The air between them felt thick with heat. Not desire. Not fear. Something more dangerous: tension built on truth.
He let go, stepping back like her touch burned.
"Kindness is a lie," he muttered. "People use it when they want something."
"Then what do I want?" she asked.
"Freedom. Safety. My pity."
"Wrong," she said, shaking her head. "I just want to feel human again."
That stopped him.
He looked at her, for the first time, not as prey—but as a person.
She wasn't crying. She wasn't begging. She was just… existing.
Barely.
"Did anyone ever love you?" he asked suddenly.
"No," she said simply. "Not really. Not the way love is supposed to be."
"Not even your mother?"
Liora let out a bitter laugh, soft and hollow.
"She blamed me for ruining her life. For 'stealing her man.' As if a little girl could seduce someone."Her voice cracked, just slightly."She told me I deserved what happened. That I was disgusting."
Aeron's jaw tightened. His breath came slow, deep.
He didn't know what to say to that.
He'd wanted to trap her. Push her into revealing the fake kindness beneath her skin.
But the more she spoke, the more it felt like she wasn't pretending.
She wasn't hiding anything.
She had already been ripped open long ago.
"You remind me of a ghost," he said finally.
"Do I scare you?" she asked, tilting her head slightly.
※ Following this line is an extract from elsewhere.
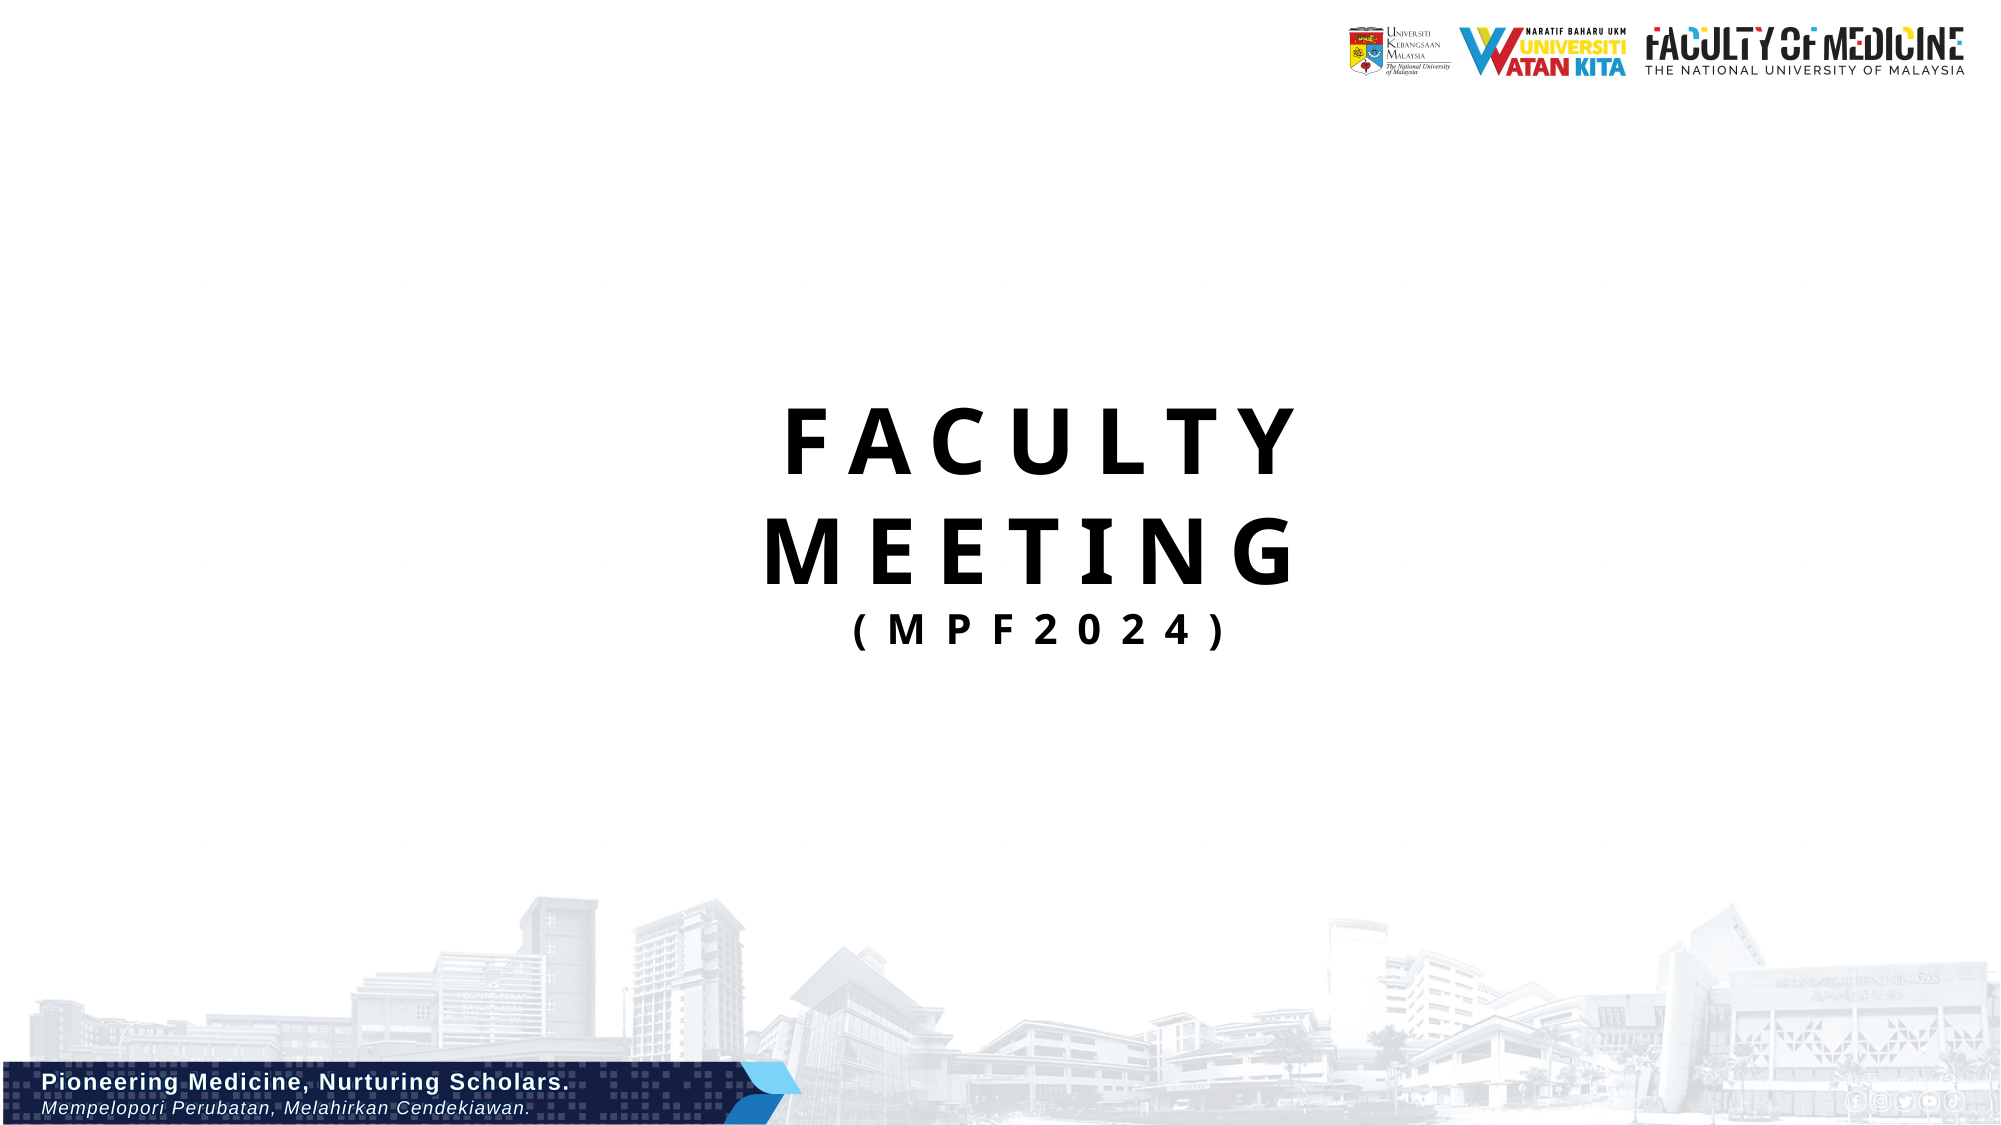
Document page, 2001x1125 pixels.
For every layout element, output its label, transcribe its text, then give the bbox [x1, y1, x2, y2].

picture [0, 0, 2001, 1125]
text_box FACULTY MEETING (MPF2024) [585, 375, 1490, 660]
"No," he replied. "Ghosts don't scare me. They annoy me."
"Why?"
"Because they never leave."
Liora gave a small, almost invisible smile.
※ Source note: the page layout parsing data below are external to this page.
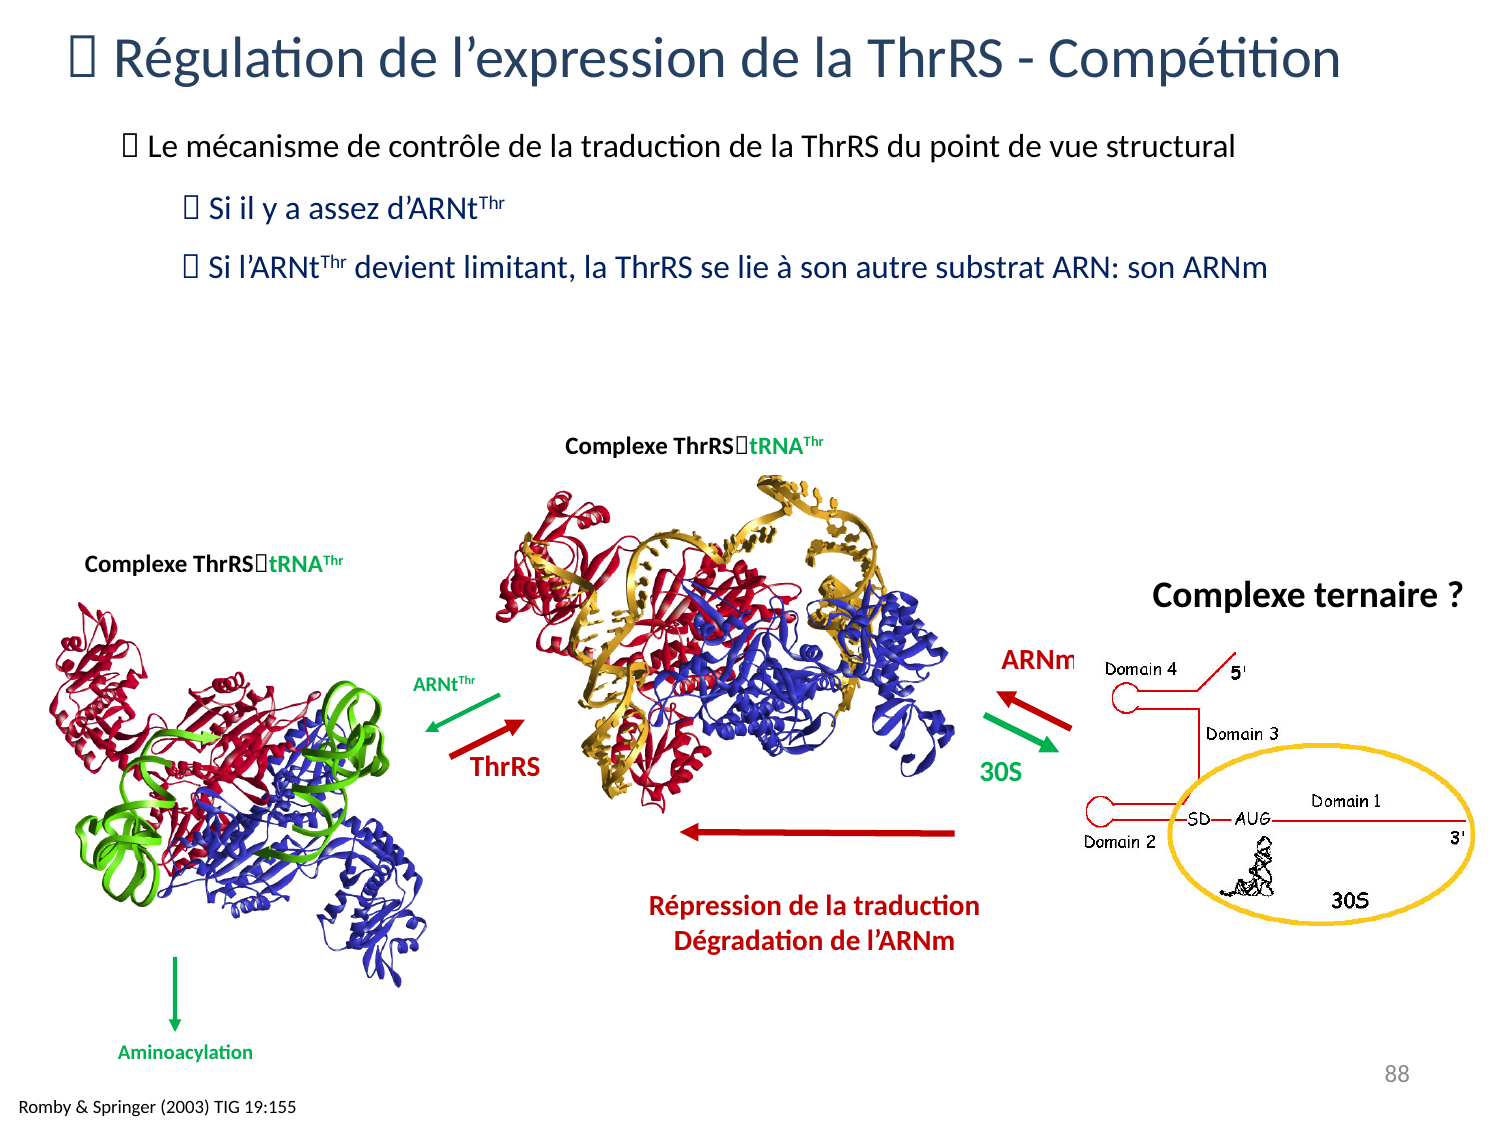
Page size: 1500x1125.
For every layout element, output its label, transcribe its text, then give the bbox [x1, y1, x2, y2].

text_box Complexe ternaire ? [1137, 562, 1480, 623]
text_box  Si l’ARNtThr devient limitant, la ThrRS se lie à son autre substrat ARN: son ARNm [166, 237, 1348, 292]
text_box  Régulation de l’expression de la ThrRS - Compétition [50, 11, 1358, 97]
text_box Répression de la traduction Dégradation de l’ARNm [633, 878, 996, 964]
picture [487, 406, 963, 883]
slide_number 88 [1074, 1042, 1425, 1103]
text_box Romby & Springer (2003) TIG 19:155 [3, 1087, 312, 1125]
text_box ThrRS [454, 739, 482, 790]
text_box [168, 1002, 182, 1032]
text_box [996, 691, 1069, 728]
text_box ARNm [986, 633, 1069, 683]
text_box [984, 714, 1060, 753]
text_box Complexe ThrRStRNAThr [70, 540, 359, 586]
text_box  Le mécanisme de contrôle de la traduction de la ThrRS du point de vue structural [105, 117, 1287, 172]
picture [37, 594, 438, 995]
text_box ARNtThr [441, 662, 482, 703]
text_box  Si il y a assez d’ARNtThr [166, 178, 1348, 234]
text_box Aminoacylation [103, 1031, 269, 1071]
picture [1074, 625, 1476, 926]
text_box 30S [966, 744, 1038, 795]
"Then maybe you should set me free."
He stared at her.
"I can't," he said. "Because I don't know if you're real."
She lowered her eyes.
"Maybe I don't know either."
That night, after leaving her room, Aeron went to his hidden drawer.
He pulled out a photo of one of his old victims.
Her name was Delilah. A woman who smiled too easily. Flirted with married men. Lied to her husband. Lied to Aeron.
He remembered the moment he saw her fake tears. The way she pretended to be scared, just long enough to pull a blade from her boot.
She tried to kill him.She failed.
He stared at her photo now, then back at the live camera feed showing Liora, curled up under a thin blanket.
"She's not Delilah," he said aloud.
But that didn't mean she wasn't dangerous in another way.
She made him feel again.She made him question things he buried long ago.
And that, to him, was more terrifying than a knife in the dark.